Just how closely should the nation be screening its troops for mental fitness before they’re shipped off to war? We are seeing, again and again, that bad things — depression, divorce, suicide, murder — can happen in combat’s wake. If there is a way to weed out — that may not be the right word — the folks who might be driven to such ends by war, is it the government’s job to keep them at home?
You bet, say five Army mental-health experts in the April issue of The American Journal of Psychiatry:
This predeployment screening process was associated with a decreased need for clinical care for combat stress, psychiatric and behavioral disorders, and suicidal ideation…this systematic program evaluation provides the first direct evidence to support the use of a service-wide program of predeployment mental health screening following this model.
Standard military screening referred only 0.3 percent of troops for mental-health evaluation before deploying. The more rigorous checkups advocated by the doctors involved in the study drove that up to 7.7% — and kept 0.7 percent of screened soldiers from deploying. That’s a small, but significant number: with 100,000 troops in Afghanistan, for example, it represents 700 people — each one a potential problem for the military and his or her family.
“This study provides the first direct evidence that a program that combines pre-deployment support and care coordination in theater — involving primary care, unit surgeons and behavioral health personnel — is effective in preventing adverse behavioral outcomes for soldiers during deployment,” Army Lieut. Col. Christopher Warner, the lead author, said last week.

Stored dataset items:
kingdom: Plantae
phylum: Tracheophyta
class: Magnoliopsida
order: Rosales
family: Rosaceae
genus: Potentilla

[Questions]
(a) Reproduce the article on screening troops for mental fitness from "Standard military screening" to "said last week.".
(b) Carry on the article about predeployment mental-health screening of soldiers, picking up after its final sentence.

[Your responses]
(a)
Standard military screening referred only 0.3 percent of troops for mental-health evaluation before deploying. The more rigorous checkups advocated by the doctors involved in the study drove that up to 7.7% — and kept 0.7 percent of screened soldiers from deploying. That’s a small, but significant number: with 100,000 troops in Afghanistan, for example, it represents 700 people — each one a potential problem for the military and his or her family.
“This study provides the first direct evidence that a program that combines pre-deployment support and care coordination in theater — involving primary care, unit surgeons and behavioral health personnel — is effective in preventing adverse behavioral outcomes for soldiers during deployment,” Army Lieut. Col. Christopher Warner, the lead author, said last week.

(b)
Now at Fort Leavenworth’s Command and General Staff College, Warner previewed these findings for me last year when he was supervising the behavioral health unit at Fort Stewart, Ga. “We saw a significant reduction in soldiers who had to be evacuated from theater, or duty limitations — having their weapons removed,” he said. “The bottom line is by doing that (pre-deployment surveys) we actually kept soldiers linked into care, and kept them in the fight.”
The authors helpfully provide a chart that details just where a soldier bound for combat can be derailed if he or she doesn’t pass muster, mentally. Think of it as kind of a New Jersey Turnpike for the mind, with lots of exits available:
An editorial in the journal praises the research as a key first step toward keeping soldiers well: “It is incumbent on the U.S. military to prospectively evaluate these new programs in order to provide high-quality evidence-based systems for supporting soldiers in the field, as well as for soldiers who have returned to their base or home.”